■ Problem description: Repeat every line below exactly, word for word.

■ Recorded data:
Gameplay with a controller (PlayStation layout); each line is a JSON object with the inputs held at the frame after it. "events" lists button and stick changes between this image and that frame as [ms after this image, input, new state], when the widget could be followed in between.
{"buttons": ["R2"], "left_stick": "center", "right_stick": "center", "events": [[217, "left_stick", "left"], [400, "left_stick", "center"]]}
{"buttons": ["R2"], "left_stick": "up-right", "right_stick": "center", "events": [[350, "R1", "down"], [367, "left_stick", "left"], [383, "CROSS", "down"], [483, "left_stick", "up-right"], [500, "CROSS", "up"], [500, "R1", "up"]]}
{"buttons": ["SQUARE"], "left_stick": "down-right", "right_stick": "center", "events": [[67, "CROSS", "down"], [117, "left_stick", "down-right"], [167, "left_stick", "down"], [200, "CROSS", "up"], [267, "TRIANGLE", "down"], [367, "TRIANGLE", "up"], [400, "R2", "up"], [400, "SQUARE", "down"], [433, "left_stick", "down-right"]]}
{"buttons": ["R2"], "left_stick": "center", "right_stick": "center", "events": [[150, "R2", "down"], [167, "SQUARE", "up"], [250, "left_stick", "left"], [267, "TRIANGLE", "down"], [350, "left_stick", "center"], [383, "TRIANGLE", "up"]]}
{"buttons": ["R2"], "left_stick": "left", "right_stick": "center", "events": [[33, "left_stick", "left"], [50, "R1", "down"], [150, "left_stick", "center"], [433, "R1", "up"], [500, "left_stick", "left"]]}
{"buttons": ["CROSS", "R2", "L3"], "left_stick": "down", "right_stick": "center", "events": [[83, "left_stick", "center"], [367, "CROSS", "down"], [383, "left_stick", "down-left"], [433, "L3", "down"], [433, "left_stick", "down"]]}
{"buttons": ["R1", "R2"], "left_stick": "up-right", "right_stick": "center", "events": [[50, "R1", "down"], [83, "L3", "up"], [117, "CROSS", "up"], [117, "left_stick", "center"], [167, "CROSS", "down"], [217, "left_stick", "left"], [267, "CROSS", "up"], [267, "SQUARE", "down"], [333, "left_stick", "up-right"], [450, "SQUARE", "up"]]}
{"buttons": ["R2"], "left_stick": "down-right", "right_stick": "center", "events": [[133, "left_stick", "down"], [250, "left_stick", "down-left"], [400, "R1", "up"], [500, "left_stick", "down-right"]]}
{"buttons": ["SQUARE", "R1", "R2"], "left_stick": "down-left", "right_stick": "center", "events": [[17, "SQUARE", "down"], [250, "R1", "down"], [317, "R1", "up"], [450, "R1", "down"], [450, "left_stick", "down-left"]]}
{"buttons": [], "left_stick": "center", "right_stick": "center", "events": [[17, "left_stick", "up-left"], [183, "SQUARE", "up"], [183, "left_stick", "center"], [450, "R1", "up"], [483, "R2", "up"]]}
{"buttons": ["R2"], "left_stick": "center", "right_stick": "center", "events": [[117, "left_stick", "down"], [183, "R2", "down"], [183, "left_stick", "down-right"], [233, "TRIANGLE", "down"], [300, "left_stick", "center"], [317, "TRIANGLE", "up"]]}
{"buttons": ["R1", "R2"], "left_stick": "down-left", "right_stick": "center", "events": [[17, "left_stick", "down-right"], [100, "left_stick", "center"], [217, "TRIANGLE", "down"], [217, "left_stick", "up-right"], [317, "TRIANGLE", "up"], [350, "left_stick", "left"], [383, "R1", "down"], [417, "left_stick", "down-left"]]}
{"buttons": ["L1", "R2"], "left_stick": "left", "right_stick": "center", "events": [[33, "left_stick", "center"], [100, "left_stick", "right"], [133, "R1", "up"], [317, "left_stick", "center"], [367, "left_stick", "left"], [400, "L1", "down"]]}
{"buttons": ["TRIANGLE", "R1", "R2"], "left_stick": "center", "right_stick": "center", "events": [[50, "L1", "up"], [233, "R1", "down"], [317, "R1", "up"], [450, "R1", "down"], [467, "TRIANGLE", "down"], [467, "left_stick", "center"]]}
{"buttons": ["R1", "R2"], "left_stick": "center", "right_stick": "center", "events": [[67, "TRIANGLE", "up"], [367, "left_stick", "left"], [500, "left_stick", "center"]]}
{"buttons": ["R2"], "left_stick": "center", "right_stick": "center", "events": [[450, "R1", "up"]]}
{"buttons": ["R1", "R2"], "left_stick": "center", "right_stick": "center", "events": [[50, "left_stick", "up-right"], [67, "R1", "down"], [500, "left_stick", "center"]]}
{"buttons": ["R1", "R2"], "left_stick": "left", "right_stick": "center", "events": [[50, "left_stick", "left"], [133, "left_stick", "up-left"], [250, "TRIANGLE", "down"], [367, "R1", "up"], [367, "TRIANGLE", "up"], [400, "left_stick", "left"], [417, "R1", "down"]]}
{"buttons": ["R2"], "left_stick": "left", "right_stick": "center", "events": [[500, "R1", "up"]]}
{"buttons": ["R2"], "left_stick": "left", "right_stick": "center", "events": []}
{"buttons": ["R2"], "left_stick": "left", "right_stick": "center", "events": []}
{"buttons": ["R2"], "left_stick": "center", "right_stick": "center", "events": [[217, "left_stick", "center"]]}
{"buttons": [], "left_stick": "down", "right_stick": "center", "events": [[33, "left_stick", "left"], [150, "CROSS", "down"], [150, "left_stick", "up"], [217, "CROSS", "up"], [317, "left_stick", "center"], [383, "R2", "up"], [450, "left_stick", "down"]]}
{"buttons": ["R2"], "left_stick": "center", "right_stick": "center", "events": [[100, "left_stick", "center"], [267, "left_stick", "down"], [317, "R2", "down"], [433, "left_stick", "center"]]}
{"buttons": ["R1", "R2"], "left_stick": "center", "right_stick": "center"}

■ Exercise output:
Gameplay with a controller (PlayStation layout); each line is a JSON object with the inputs held at the frame after it. "events" lists button and stick changes between this image and that frame as [ms after this image, input, new state], when the widget could be followed in between.
{"buttons": ["R2"], "left_stick": "center", "right_stick": "center", "events": [[217, "left_stick", "left"], [400, "left_stick", "center"]]}
{"buttons": ["R2"], "left_stick": "up-right", "right_stick": "center", "events": [[350, "R1", "down"], [367, "left_stick", "left"], [383, "CROSS", "down"], [483, "left_stick", "up-right"], [500, "CROSS", "up"], [500, "R1", "up"]]}
{"buttons": ["SQUARE"], "left_stick": "down-right", "right_stick": "center", "events": [[67, "CROSS", "down"], [117, "left_stick", "down-right"], [167, "left_stick", "down"], [200, "CROSS", "up"], [267, "TRIANGLE", "down"], [367, "TRIANGLE", "up"], [400, "R2", "up"], [400, "SQUARE", "down"], [433, "left_stick", "down-right"]]}
{"buttons": ["R2"], "left_stick": "center", "right_stick": "center", "events": [[150, "R2", "down"], [167, "SQUARE", "up"], [250, "left_stick", "left"], [267, "TRIANGLE", "down"], [350, "left_stick", "center"], [383, "TRIANGLE", "up"]]}
{"buttons": ["R2"], "left_stick": "left", "right_stick": "center", "events": [[33, "left_stick", "left"], [50, "R1", "down"], [150, "left_stick", "center"], [433, "R1", "up"], [500, "left_stick", "left"]]}
{"buttons": ["CROSS", "R2", "L3"], "left_stick": "down", "right_stick": "center", "events": [[83, "left_stick", "center"], [367, "CROSS", "down"], [383, "left_stick", "down-left"], [433, "L3", "down"], [433, "left_stick", "down"]]}
{"buttons": ["R1", "R2"], "left_stick": "up-right", "right_stick": "center", "events": [[50, "R1", "down"], [83, "L3", "up"], [117, "CROSS", "up"], [117, "left_stick", "center"], [167, "CROSS", "down"], [217, "left_stick", "left"], [267, "CROSS", "up"], [267, "SQUARE", "down"], [333, "left_stick", "up-right"], [450, "SQUARE", "up"]]}
{"buttons": ["R2"], "left_stick": "down-right", "right_stick": "center", "events": [[133, "left_stick", "down"], [250, "left_stick", "down-left"], [400, "R1", "up"], [500, "left_stick", "down-right"]]}
{"buttons": ["SQUARE", "R1", "R2"], "left_stick": "down-left", "right_stick": "center", "events": [[17, "SQUARE", "down"], [250, "R1", "down"], [317, "R1", "up"], [450, "R1", "down"], [450, "left_stick", "down-left"]]}
{"buttons": [], "left_stick": "center", "right_stick": "center", "events": [[17, "left_stick", "up-left"], [183, "SQUARE", "up"], [183, "left_stick", "center"], [450, "R1", "up"], [483, "R2", "up"]]}
{"buttons": ["R2"], "left_stick": "center", "right_stick": "center", "events": [[117, "left_stick", "down"], [183, "R2", "down"], [183, "left_stick", "down-right"], [233, "TRIANGLE", "down"], [300, "left_stick", "center"], [317, "TRIANGLE", "up"]]}
{"buttons": ["R1", "R2"], "left_stick": "down-left", "right_stick": "center", "events": [[17, "left_stick", "down-right"], [100, "left_stick", "center"], [217, "TRIANGLE", "down"], [217, "left_stick", "up-right"], [317, "TRIANGLE", "up"], [350, "left_stick", "left"], [383, "R1", "down"], [417, "left_stick", "down-left"]]}
{"buttons": ["L1", "R2"], "left_stick": "left", "right_stick": "center", "events": [[33, "left_stick", "center"], [100, "left_stick", "right"], [133, "R1", "up"], [317, "left_stick", "center"], [367, "left_stick", "left"], [400, "L1", "down"]]}
{"buttons": ["TRIANGLE", "R1", "R2"], "left_stick": "center", "right_stick": "center", "events": [[50, "L1", "up"], [233, "R1", "down"], [317, "R1", "up"], [450, "R1", "down"], [467, "TRIANGLE", "down"], [467, "left_stick", "center"]]}
{"buttons": ["R1", "R2"], "left_stick": "center", "right_stick": "center", "events": [[67, "TRIANGLE", "up"], [367, "left_stick", "left"], [500, "left_stick", "center"]]}
{"buttons": ["R2"], "left_stick": "center", "right_stick": "center", "events": [[450, "R1", "up"]]}
{"buttons": ["R1", "R2"], "left_stick": "center", "right_stick": "center", "events": [[50, "left_stick", "up-right"], [67, "R1", "down"], [500, "left_stick", "center"]]}
{"buttons": ["R1", "R2"], "left_stick": "left", "right_stick": "center", "events": [[50, "left_stick", "left"], [133, "left_stick", "up-left"], [250, "TRIANGLE", "down"], [367, "R1", "up"], [367, "TRIANGLE", "up"], [400, "left_stick", "left"], [417, "R1", "down"]]}
{"buttons": ["R2"], "left_stick": "left", "right_stick": "center", "events": [[500, "R1", "up"]]}
{"buttons": ["R2"], "left_stick": "left", "right_stick": "center", "events": []}
{"buttons": ["R2"], "left_stick": "left", "right_stick": "center", "events": []}
{"buttons": ["R2"], "left_stick": "center", "right_stick": "center", "events": [[217, "left_stick", "center"]]}
{"buttons": [], "left_stick": "down", "right_stick": "center", "events": [[33, "left_stick", "left"], [150, "CROSS", "down"], [150, "left_stick", "up"], [217, "CROSS", "up"], [317, "left_stick", "center"], [383, "R2", "up"], [450, "left_stick", "down"]]}
{"buttons": ["R2"], "left_stick": "center", "right_stick": "center", "events": [[100, "left_stick", "center"], [267, "left_stick", "down"], [317, "R2", "down"], [433, "left_stick", "center"]]}
{"buttons": ["R1", "R2"], "left_stick": "center", "right_stick": "center"}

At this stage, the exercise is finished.